ゆうひ

タイタニックのゆうひのネタバレレビュー・内容・結末

タイタニック(1997年製作の映画)
4.4

このレビューはネタバレを含みます

「パニック×数日のラブロマンス×実話ベース×長い」という最悪の組み合わせで面白いわけないと思い、公開から24年、あえて見ないできた。が、色んな縁が一気に巡ってきたので見てみた。

実際見た感想はスコアの通り。
めちゃくちゃ良かった。
予想と大きく違ったのは、ラブロマンスでありながらラブロマンスに留まらない点。人としてどう生きるかを問う深いテーマがあった。
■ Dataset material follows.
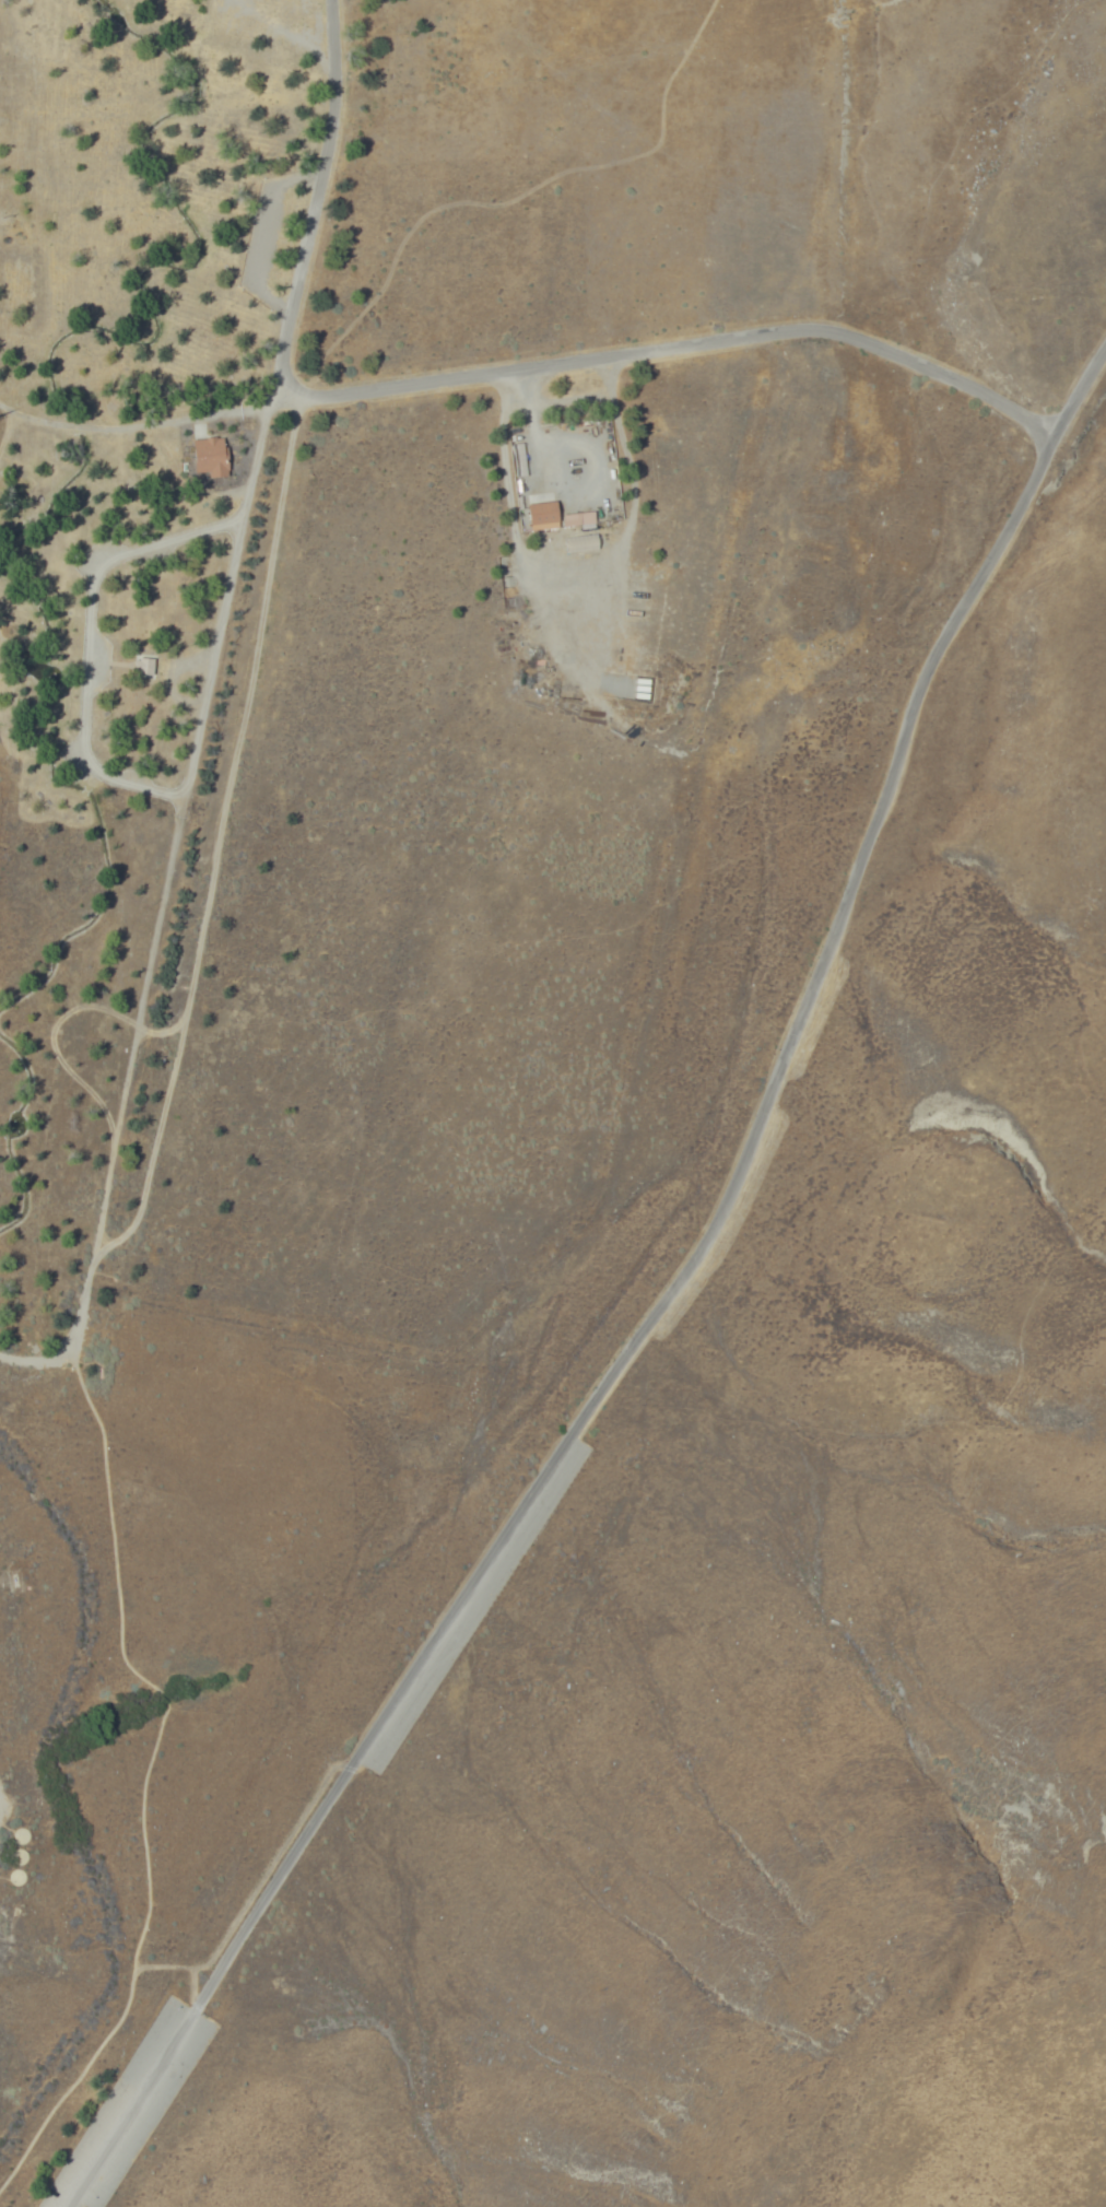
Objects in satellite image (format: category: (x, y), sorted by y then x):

色んな角度からの見方があると思うが(だからこその興行収入だと思うが)、私は「対比」という点に特に着目した。些細なことから重要なことまで、「対比」が無数に散りばめられている。私が見つけた対比の一例が、

・金持ちと貧乏
・幸運と不運
・船首と船尾
・前進と後退
・柵の内側と外側
・男と女
・言語化と非言語化

しかもこれらの全て、どちらか片方が一方的に幸せだということがない。同じ船、同じ一度きりの人生に立ちながら、ある時は片方の要素が良く、ある時は悪い。

中でも一番ドラマティックだと思った対比は、船首と船尾。二人が船尾で出会った時、ローズは上流階級の流れから引き戻してほしいと願っていた。その願いを反映するかのように船はローズの背後へ進む。死のうとしたローズはジャックに助けられ、そして一番有名な船首のシーンに至る。船が前進していることに変わりはないのに、ローズは自由な鳥のように人生を前に進み始める。

更に、出会いのシーンでは船尾でジャックがローズを柵の内側に引っ張り上げたが、ラストシーンでは柵の外側に引っ張り上げている。
これは対照的な行動だが、動機は何も変わらない。ローズに生きてほしいという想いである。
対比が、変わらないものをより強く伝えてくれる。

思い返せばそもそもの物語の始まりが、「希望を失い沈んだ船」と「希望を求めて潜る潜水艇」だった。冒頭からすでに、皮肉でロマンティックな対比の世界に誘われていたのだなと思った。
作中だけではなく、人生にはそのような対比がたくさんある。エンディングを聴きながら、自分はどこに立ちどこに向かうのかと胸がいっぱいになった。